Melanie Davenport:
| | Name: | Melanie Davenport
| | Academic Institution: | University of Florida
| | email: | mdaven@ufl.edu | | Country: | Estados Unidos/United States | | Paper Title | Intercultural Graphicacy: Art Educational Strategies for the Post-colonial Era. | | Abstract: | According to Balchin and Coleman (1965), and Poracsky, Young, and Patton (1999),the ability both to understand and to manipulate visual information is an essential component of education for a literate populace. Despite increasing reliance on visual communication in the contemporary world, “graphicacy” still receives little attention in many education systems. To this art educator, the concept of graphicacy resonates with recent initiatives, such as visual culture education, that challenge art teachers to engage their students in analyzing, understanding, and responding to the visual information flowing through society, particularly technology-oriented, consumeristic, late-capitalist societies.
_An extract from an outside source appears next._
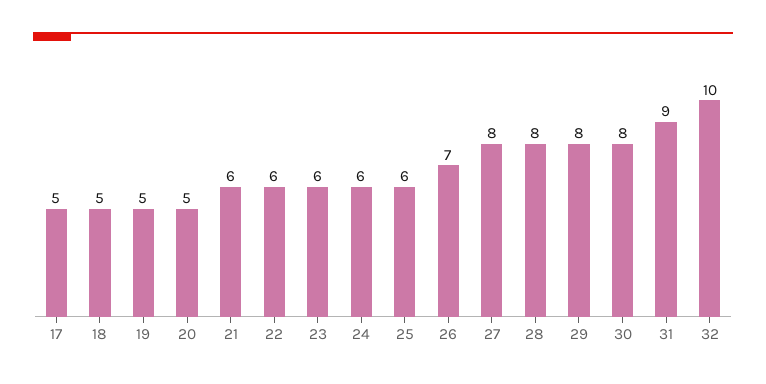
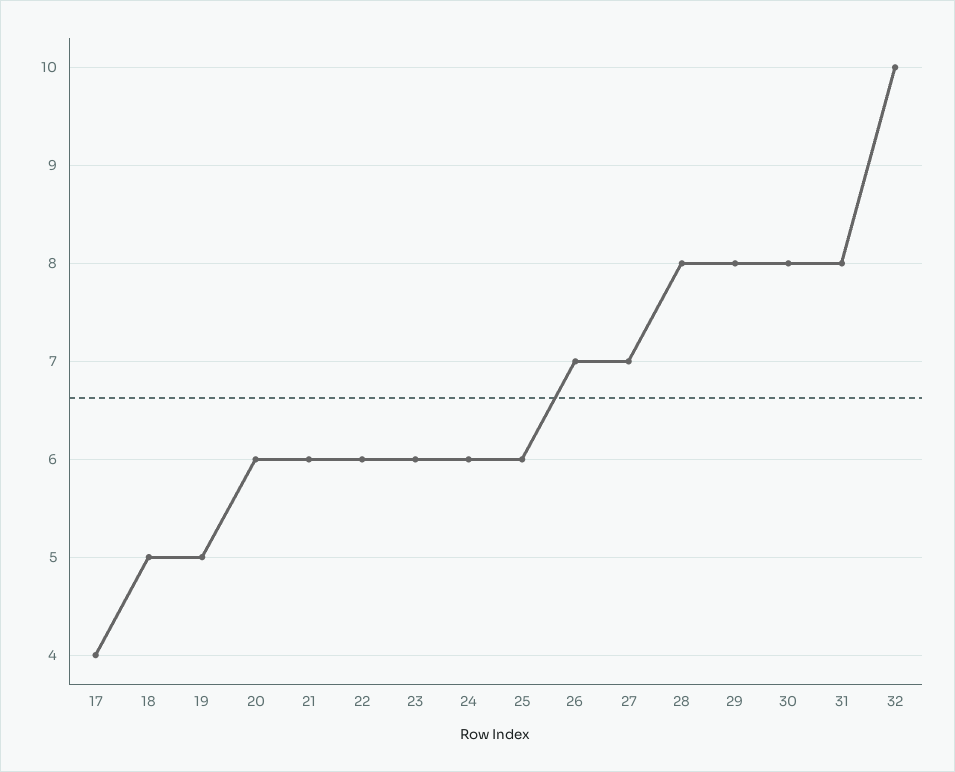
17: 5 -> 4
20: 5 -> 6
27: 8 -> 7
31: 9 -> 8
One significant obstacle to the implementation of art curricula designed to foster critical visual literacy is the problem of where to begin. Considering the entire visual output of any one society, much less global cultural producers, is daunting. Deciding which information to privilege, where to begin in one’s analysis, has discouraged many art teachers from pursuing this agenda.
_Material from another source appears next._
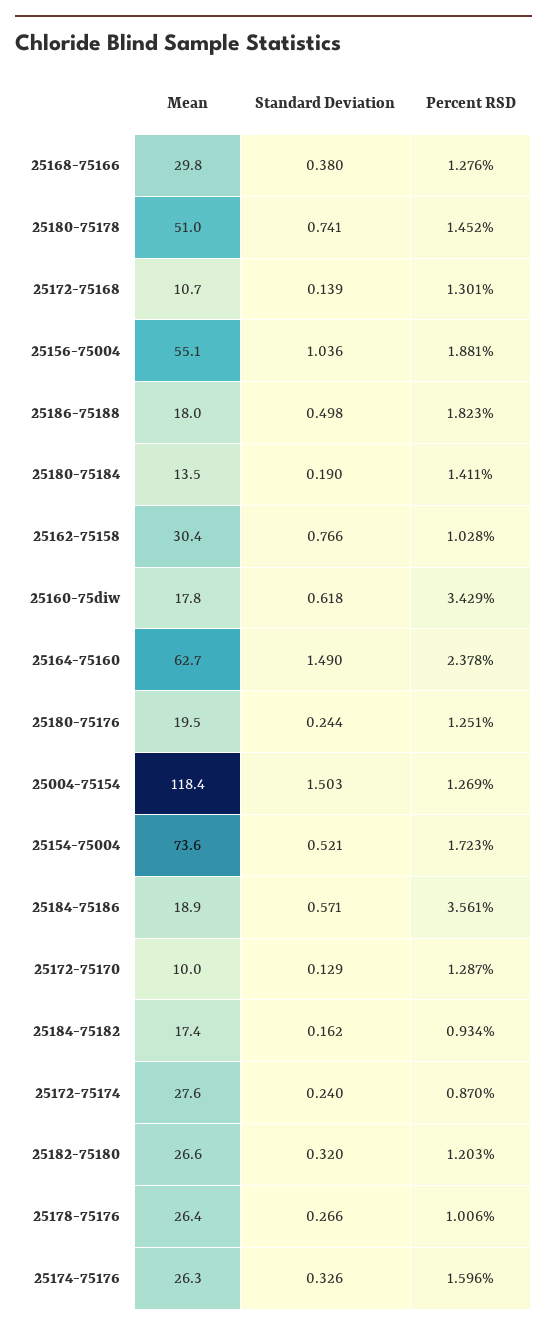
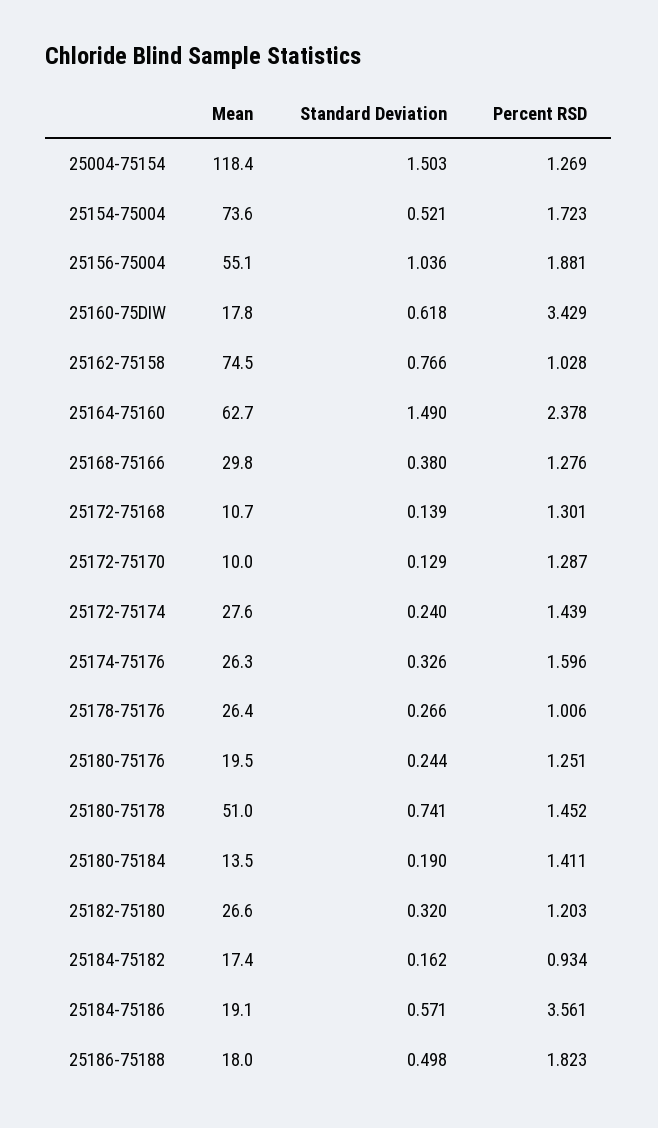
Mean, 25162-75158: 30.4 -> 74.5
Mean, 25184-75186: 18.9 -> 19.1
Percent RSD, 25172-75174: 0.87 -> 1.439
I believe that an intercultural perspective can provide a much-needed rationale and direction to visual culture art education. In the era of economic globalization, tensions over cultural colonization, including debates over appropriation and commercialization of local visual traditions, highlight the need for increased attention to intercultural graphicacy.
Following an examination of the concept of intercultural graphicacy, I propose specific strategies to engage students, from the inner-city to even the most remote village, in understanding and critiquing the stories about human interaction, cultural conflict, and idea diffusion that are revealed through images and products. Beyond that, and more importantly, perhaps, I propose that intercultural educators must engage students in the other half of the literate act, the creation and communication of their own stories, through graphical processes. These concepts are illustrated with examples drawn from diverse groups of students with whom I have worked.